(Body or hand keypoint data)
##############################
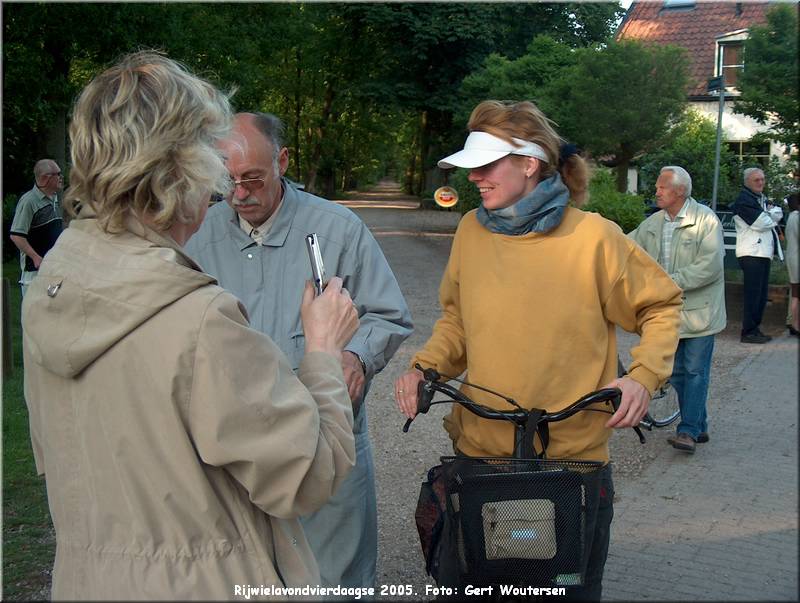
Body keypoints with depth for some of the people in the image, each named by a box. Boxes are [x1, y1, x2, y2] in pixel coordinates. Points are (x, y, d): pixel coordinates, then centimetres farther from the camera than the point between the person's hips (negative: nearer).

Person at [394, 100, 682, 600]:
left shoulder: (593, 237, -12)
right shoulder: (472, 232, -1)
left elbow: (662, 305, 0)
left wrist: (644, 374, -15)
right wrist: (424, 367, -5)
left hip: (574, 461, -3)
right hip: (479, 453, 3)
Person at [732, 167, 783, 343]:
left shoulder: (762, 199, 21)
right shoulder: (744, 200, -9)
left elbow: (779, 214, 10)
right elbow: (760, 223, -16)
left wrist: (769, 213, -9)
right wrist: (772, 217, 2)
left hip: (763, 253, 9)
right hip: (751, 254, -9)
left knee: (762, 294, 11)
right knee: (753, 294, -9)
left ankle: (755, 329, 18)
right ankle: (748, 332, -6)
##############################
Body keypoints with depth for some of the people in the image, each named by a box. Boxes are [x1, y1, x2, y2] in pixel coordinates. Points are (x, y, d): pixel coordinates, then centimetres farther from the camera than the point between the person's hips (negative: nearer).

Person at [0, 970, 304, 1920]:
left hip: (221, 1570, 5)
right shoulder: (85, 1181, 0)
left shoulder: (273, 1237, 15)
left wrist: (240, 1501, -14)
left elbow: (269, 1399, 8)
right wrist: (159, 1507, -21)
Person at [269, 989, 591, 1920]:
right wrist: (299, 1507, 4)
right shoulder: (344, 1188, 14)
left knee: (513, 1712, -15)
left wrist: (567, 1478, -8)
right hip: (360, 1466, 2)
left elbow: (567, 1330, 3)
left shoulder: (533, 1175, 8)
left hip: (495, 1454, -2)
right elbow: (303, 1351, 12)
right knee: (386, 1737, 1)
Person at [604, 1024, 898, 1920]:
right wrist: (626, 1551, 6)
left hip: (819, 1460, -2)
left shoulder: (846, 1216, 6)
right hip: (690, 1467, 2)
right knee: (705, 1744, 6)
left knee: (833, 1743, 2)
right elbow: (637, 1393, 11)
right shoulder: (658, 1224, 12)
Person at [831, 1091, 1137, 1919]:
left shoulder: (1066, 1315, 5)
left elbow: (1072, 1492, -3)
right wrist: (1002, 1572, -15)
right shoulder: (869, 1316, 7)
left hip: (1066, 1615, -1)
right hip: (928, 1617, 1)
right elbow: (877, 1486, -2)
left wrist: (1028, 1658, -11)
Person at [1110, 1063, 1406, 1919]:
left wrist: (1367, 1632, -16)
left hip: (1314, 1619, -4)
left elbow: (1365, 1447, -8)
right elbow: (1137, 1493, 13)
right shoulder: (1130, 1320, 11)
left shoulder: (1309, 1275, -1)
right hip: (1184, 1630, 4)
##############################
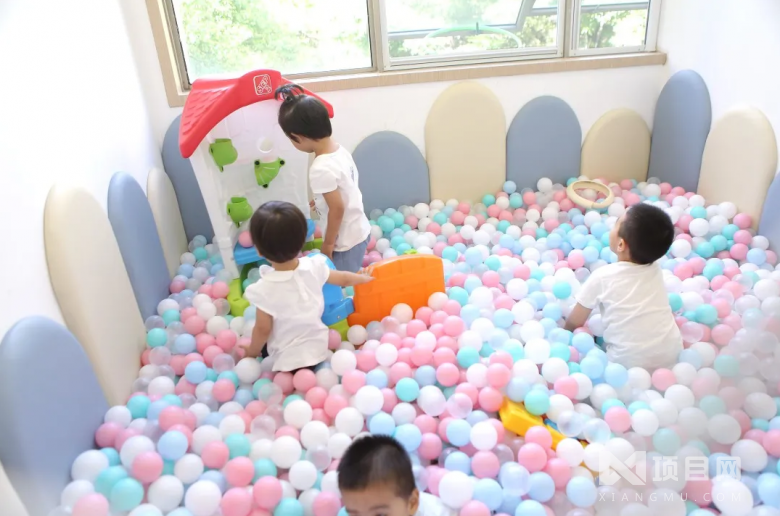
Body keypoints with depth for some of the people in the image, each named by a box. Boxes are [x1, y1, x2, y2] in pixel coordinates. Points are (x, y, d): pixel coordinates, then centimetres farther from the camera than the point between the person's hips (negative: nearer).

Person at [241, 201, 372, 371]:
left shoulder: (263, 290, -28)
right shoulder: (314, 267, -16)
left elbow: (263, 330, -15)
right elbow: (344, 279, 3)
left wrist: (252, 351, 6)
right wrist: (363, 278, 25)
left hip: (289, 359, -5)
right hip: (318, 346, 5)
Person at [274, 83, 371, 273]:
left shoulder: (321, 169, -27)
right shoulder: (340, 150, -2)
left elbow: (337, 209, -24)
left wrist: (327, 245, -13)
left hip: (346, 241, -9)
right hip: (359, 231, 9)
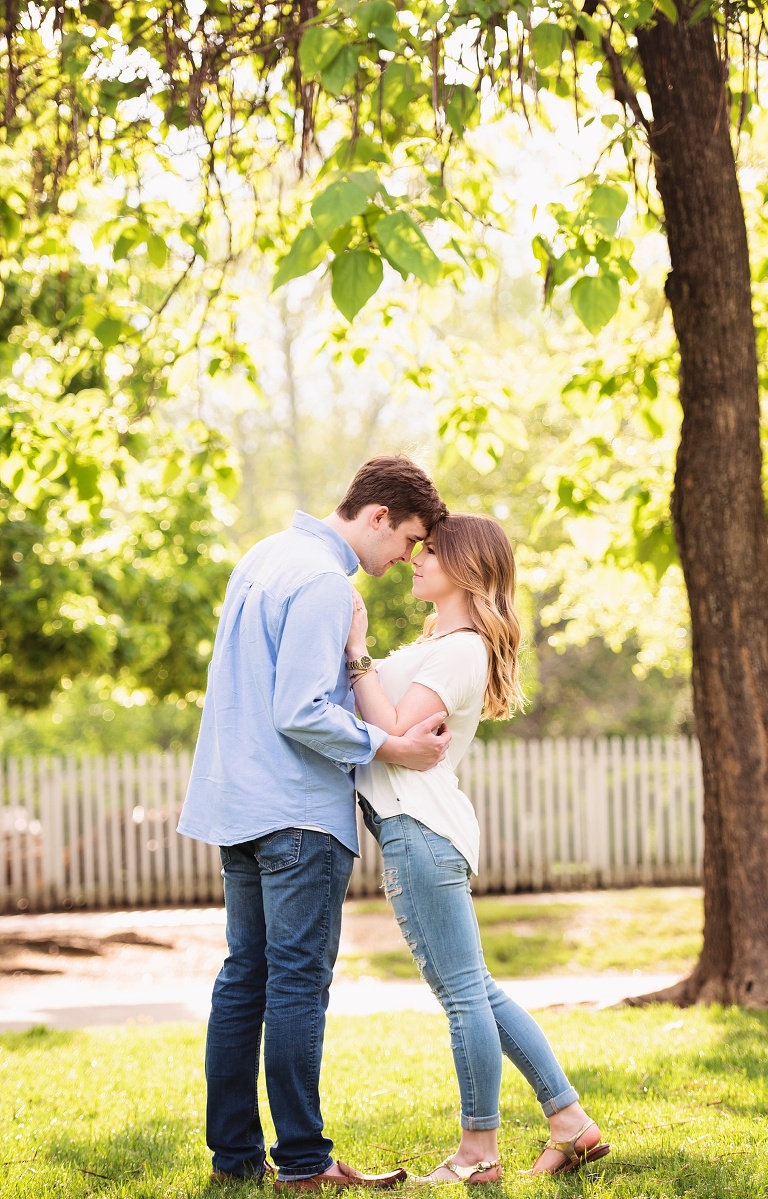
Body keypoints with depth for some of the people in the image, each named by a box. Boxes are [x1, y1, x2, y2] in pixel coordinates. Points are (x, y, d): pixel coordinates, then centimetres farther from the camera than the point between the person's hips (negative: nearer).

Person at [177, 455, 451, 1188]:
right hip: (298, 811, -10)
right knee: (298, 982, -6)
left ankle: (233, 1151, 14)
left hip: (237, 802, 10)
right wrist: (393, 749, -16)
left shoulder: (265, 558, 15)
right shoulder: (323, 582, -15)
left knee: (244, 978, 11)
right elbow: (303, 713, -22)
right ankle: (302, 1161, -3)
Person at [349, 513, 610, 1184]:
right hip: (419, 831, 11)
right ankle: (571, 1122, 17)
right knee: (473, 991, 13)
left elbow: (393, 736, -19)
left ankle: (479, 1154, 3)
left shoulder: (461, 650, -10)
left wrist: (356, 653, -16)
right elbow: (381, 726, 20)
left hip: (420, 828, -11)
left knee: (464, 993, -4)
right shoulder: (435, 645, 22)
##############################
Go through the records and copy each line with "knee" in it.

left knee: (762, 294, 11)
right knee: (753, 294, -9)
left knee: (513, 1712, -15)
right knee: (386, 1737, 1)
right knee: (705, 1744, 6)
left knee: (833, 1743, 2)
right knee: (298, 982, -6)
left knee: (244, 978, 11)
right knee: (473, 991, 13)
left knee: (464, 993, -4)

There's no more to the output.